Home > Back-end >  why the size of string is same as number of char but length is one more than number of char?
why the size of string is same as number of char but length is one more than number of char?

Time:10-12

I used the following code:

#include <stdio.h>
#include <string.h>
void main()
{
  char c[] = {'J', 'O', 'H', 'N'};
  printf("size (bytes)=%d\n", sizeof(c));
  int len = strlen(c);
  printf("Length = %d\n", strlen(c));
  printf("%s", c);

The output size of the string is 4, but the length is 5. is the string not supposed to have /0 at the end? So the output size of the string should be 5, but the length is 4. If I write code as char c[] = {'J', 'O', 'H', 'N', \0}; or c[] = "JOHN" then I got output size of the string is 5, the length is 4

CodePudding user response:

In C, a string is a sequence of character values including a 0-valued terminator - the string "JOHN" would be represented as the sequence {'J', 'O', 'H', 'N', 0 }.

Strings are stored in arrays of character type - because the you need to store the terminator in addition to the characters of the string, the size of the array has to be at least one more than the length of the string. IOW, to store the 4-character string "JOHN" you need an array that's at least 5 elements wide.

Had you initialized the array as

char c[] = "JOHN";

then the terminator would have properly been accounted for.

If the terminator isn't present, then what you have isn't a string and the various str* library functions won't handle it properly. In your case above, strlen looked through the elements {'J', 'O', 'H', 'N'} and didn't find the 0 terminator, so it kept looking past the end of the array until it saw a zero-valued byte.

CodePudding user response:

The definition of a string in C is that it is an array of characters, terminated by a null character, or '\0'.

You wrote:

char c[] = {'J', 'O', 'H', 'N'};

So let's see.

  • array of char: ✅
  • terminated by a null character: ❌

So c is not a string.

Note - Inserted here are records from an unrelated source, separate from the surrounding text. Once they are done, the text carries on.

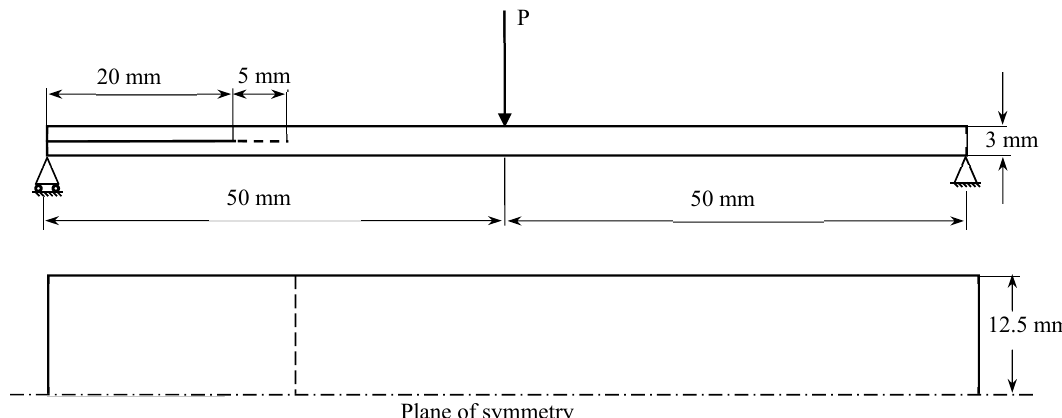
Figure 3. Effective dimensions of the specimen in Mode II tests.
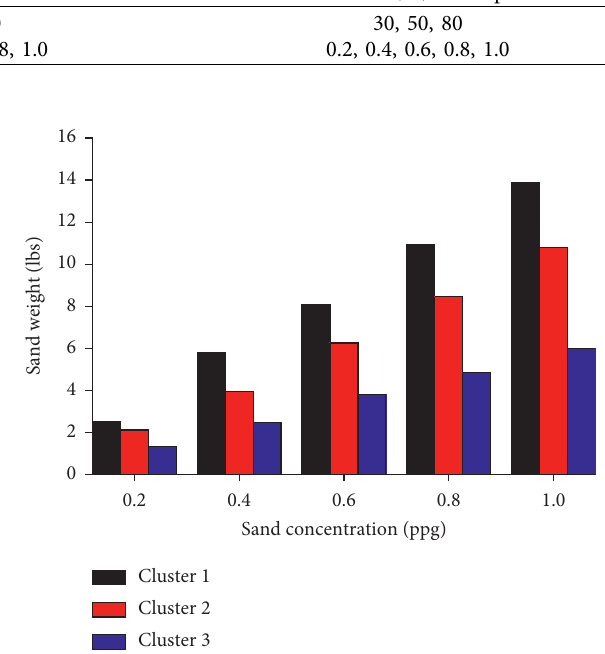
Figure 3: Sand distribution along perforation clusters at a pumping rate of 30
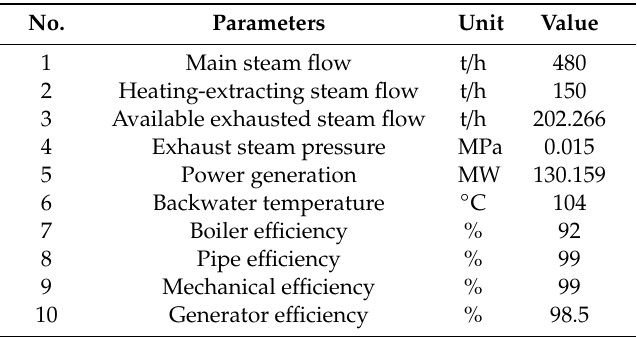
Table 1. Detailed thermal parameters of the case unit.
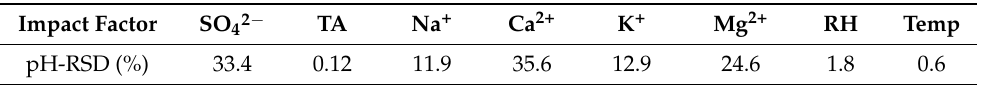
Table 1. Sensitivity of PM 1 pH to SO 42 − , TA (NH 3 + NH 4+ ), Na + , Ca 2+ , K + , Mg 2+ , RH, and temperature. The larger the relative standard deviation (RSD) was, the greater the impact the variable had on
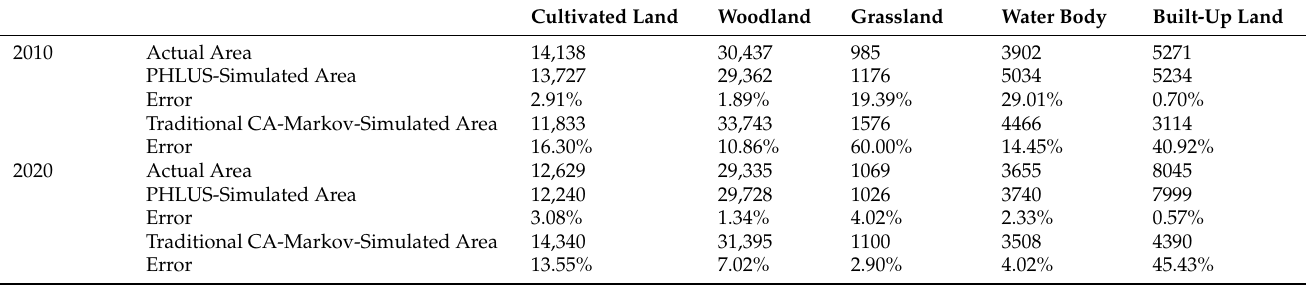
Table 7. Comparison between PHLUS and traditional model.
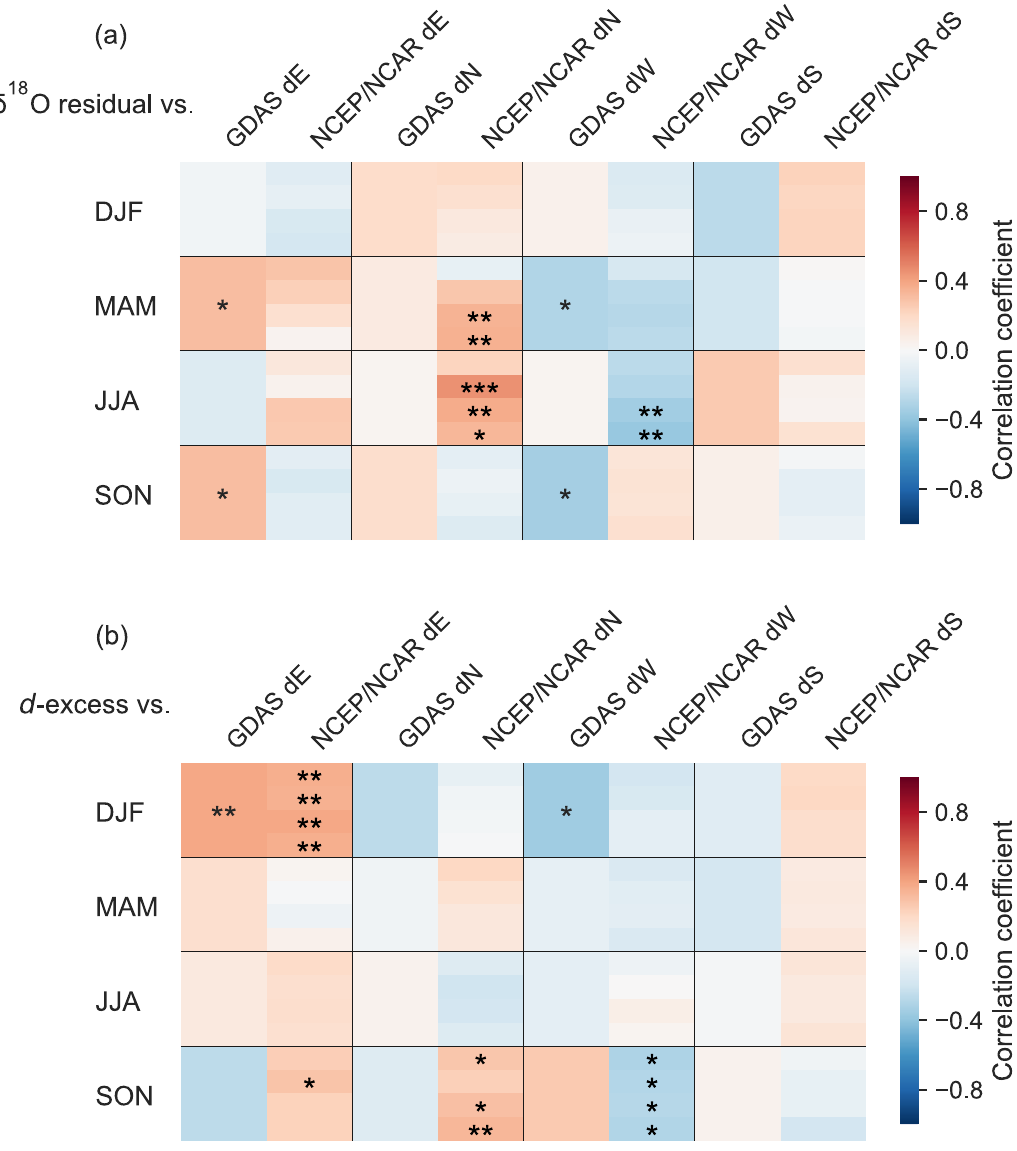
Figure 5. The seasonal correlation coe ffi cient heat map for monthly proportions of precipitation derived from di ff erent trajectory clusters (dE, dN, dW, and dS) with ( a ) monthly δ 18 O e p and with ( b ) monthly d -excess. For the NCEP / NCAR reanalysis dataset, the grid is segmented into four parts that from top to bottom represent the result with an initial back-trajectory height of 500 m, 1000 m, 1500 m, and 2000 m, respectively. Significance levels are noted by the following: * p < 0.1, ** p < 0.05, *** p < 0.01. The numbers of data for correlation analysis are listed in Table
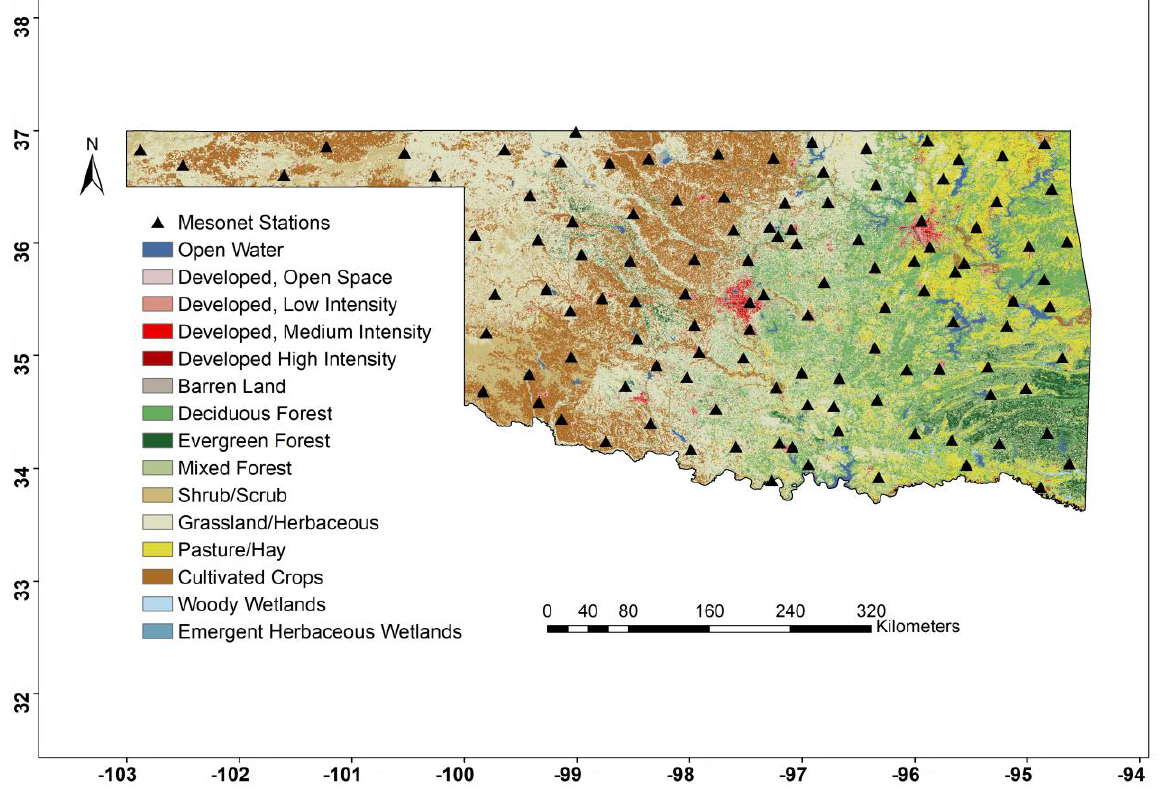
Figure 1. The distribution of in situ soil moisture stations from the Oklahoma Mesonet on a National Land Cover Dataset (NLCD) land cover type (for the year 2016) map. Geodetical coordinates (Lon, Lat) are also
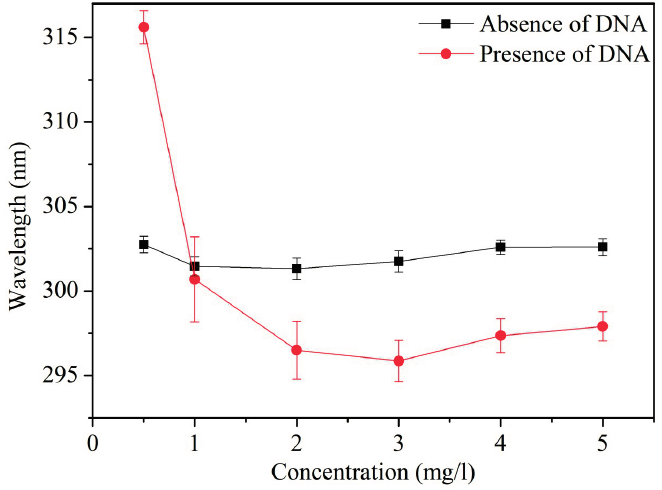
Figure 1. Peak shift of dye in presence and absence of DNA. Each data point in the graph denotes Mean ± Standard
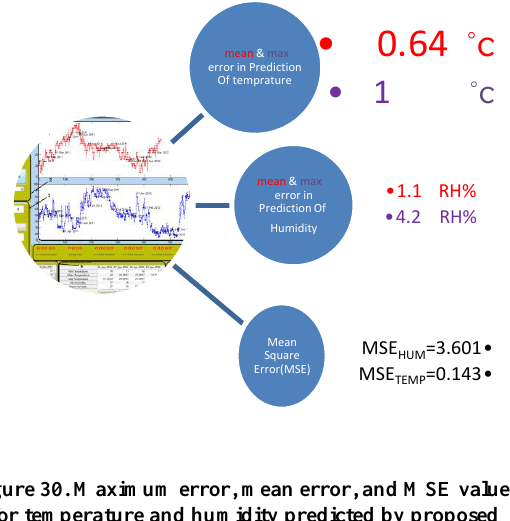
Figure 30. Maximum error, mean error, and MSE values for temperature and humidity predicted by proposed system.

So it's not valid to call strlen on it, and it's not valid to print it out using printf's %s format.

You could make it a proper string by changing the initialization to:

char c[] = {'J', 'O', 'H', 'N', 0};

or equivalently

char c[] = {'J', 'O', 'H', 'N', '\0'};

Or it would be easier and clearer to just write

char c[] = "JOHN";

When you use a string literal (that is, a string in double quotes) as an initializer for a character array like that, the compiler automatically does exactly the same thing for you as if you had written {'J', 'O', 'H', 'N', '\0'};, but it's obviously a lot less typing.